Dino, Kopelipa, Manuel Vicente… MPLA

Leopoldino Fragoso do Nascimento “Dino”, um militar angolano que foi apontado como um dos mais ricos e influentes homens do regime do ex-Presidente José Eduardo dos Santos e esteve ligado às comunicações da Presidência da República de Angola, é um dos arguidos no processo que envolve a Sonangol, a China International Fund (CIF) e antigas altas figuras do Estado, e começou hoje a ser ouvido pelo tribunal.
Na sessão de hoje, foram interrogados os generais Manuel Hélder Vieira Dias Júnior “Kopelipa”, que vinha sendo inquirido desde segunda-feira, e Leopoldino Fragoso do Nascimento “Dino”, homens de confiança de José Eduardo dos Santos (já falecido), ambos acusados, em co-autoria, dos crimes de peculato, burla por defraudação, associação criminosa, abuso de poder, falsificação de documentos, branqueamento de capitais e tráfico de influência.
“Dino” sublinhou que, em 2002, era o comandante do centro de comunicações fixo da Presidência da República e as missões que recebia eram-lhe atribuídas pela Casa de Segurança do Presidente da República.
Afirmou conhecer a empresa CIF, mas disse não saber como foi constituída, tendo-lhe sido solicitado, em 2016, que fizesse parte do processo de reestruturação, regularização e legalização dos projectos desta empresa, que se encontravam “abandonados” em Angola.
Na altura, o então vice-Presidente da República, Manuel Vicente, que foi o coordenador da relação de cooperação com a China, terá dito que os projectos da CIF se encontravam abandonados, relatou.
De acordo com o general “Dino”, em 2016, integrou uma delegação, da qual fez parte Francisco de Lemos (que foi presidente do conselho de administração da Sonangol), que se deslocou a Singapura a pedido de Manuel Vicente.
“Dino” frisou que também o ex-Presidente da República havia feito um enquadramento do que tinham de fazer para apoiar o grupo CIF, que “ajudou bastante Angola quando começou o processo de reconstrução”, em 2002, após o fim do conflito armado no país.
Questionado pela juíza conselheira relatora Anabela Valente se teve conhecimento da criação da empresa China Sonangol International, o arguido respondeu que não.
Em 2020, os dois antigos homens fortes de José Eduardo dos Santos tiveram de entregar ao Estado várias empresas e edifícios detidos pela CIF Angola, que incluía fábricas de cimento, cerveja, automóveis, um centro de logística e edifícios de escritório e habitação.
Hoje, em interrogatório, Manuel Hélder Vieira Dias Júnior “Kopelipa” disse ter aceitado o pedido do Procurador-Geral da República para colaborar com a justiça, entregando os bens da CIF ao Estado angolano, mas ficaria “mais atento” para evitar mal-entendidos.

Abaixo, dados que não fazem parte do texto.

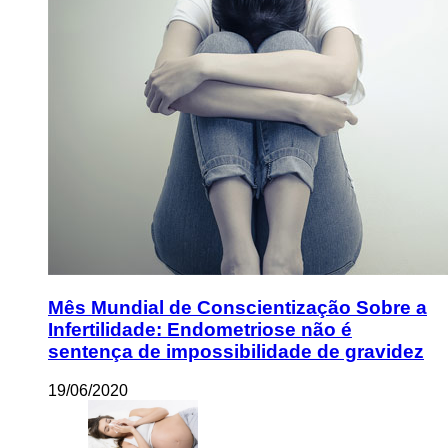
Mês Mundial de Conscientização Sobre a
Infertilidade: Endometriose não é
sentença de impossibilidade de gravidez
19/06/2020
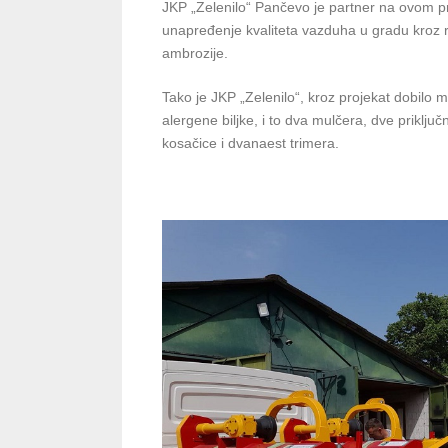
JKP „Zelenilo“ Pančevo je partner na ovom p
unapređenje kvaliteta vazduha u gradu kroz re
ambrozije.
Tako je JKP „Zelenilo“, kroz projekat dobil
alergene biljke, i to dva mulčera, dve priklju
kosačice i dvanaest trimera.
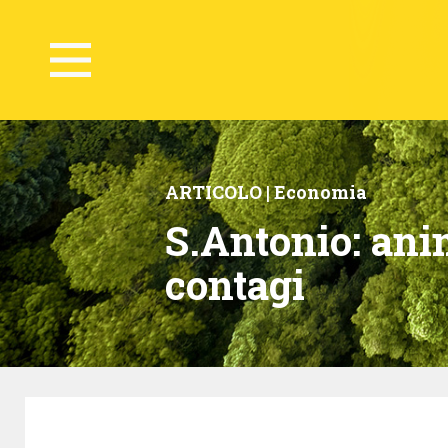
ARTICOLO |
Economia
S.Antonio: anim
contagi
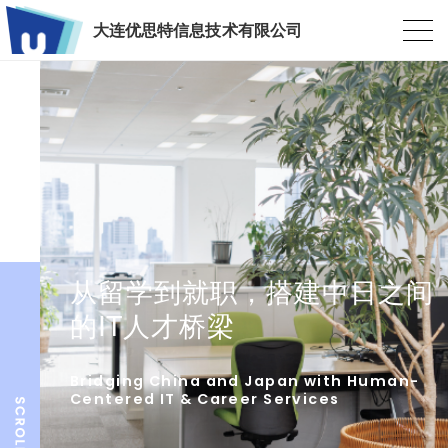
大连优思特信息技术有限公司
从留学到就职，搭建中日之间
的IT人才桥梁
Bridging China and Japan with Human-
Centered IT & Career Services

“Sei que há uma queixa contra mim da parte chinesa por ter entregado 40% dos bens”, disse “Kopelipa”, referindo-se à quota parte da Utter Right Interational Limited e Plansmart International Limited, empresas igualmente arguidas neste processo.
Numa procuração, o arguido “Dino” terá conferido poderes ao general “Kopelipa” para entregar ao Estado 60% das acções da IF — Investimentos Financeiros.
Não consta entre os arguidos o ex-vice-Presidente de Angola e antigo líder da Sonangol Manuel Vicente, cujo nome está também ausente da lista dos 38 declarantes, apesar de ser citado no processo, no âmbito das suas ligações à CIF.
O antigo “patrão” da petrolífera estatal angolana, que gozou de imunidades legais para os titulares de cargos públicos durante cinco anos, após a sua saída do executivo, é também alvo de um processo-crime.
A meio da sessão, quando estava a ser interrogado o general “Dino”, a imprensa foi convidada a retirar-se da sala, sem uma justificação oficial, sendo apenas informada, por um funcionário ligado ao gabinete de comunicação do tribunal, de que não podia continuar a acompanhar o julgamento.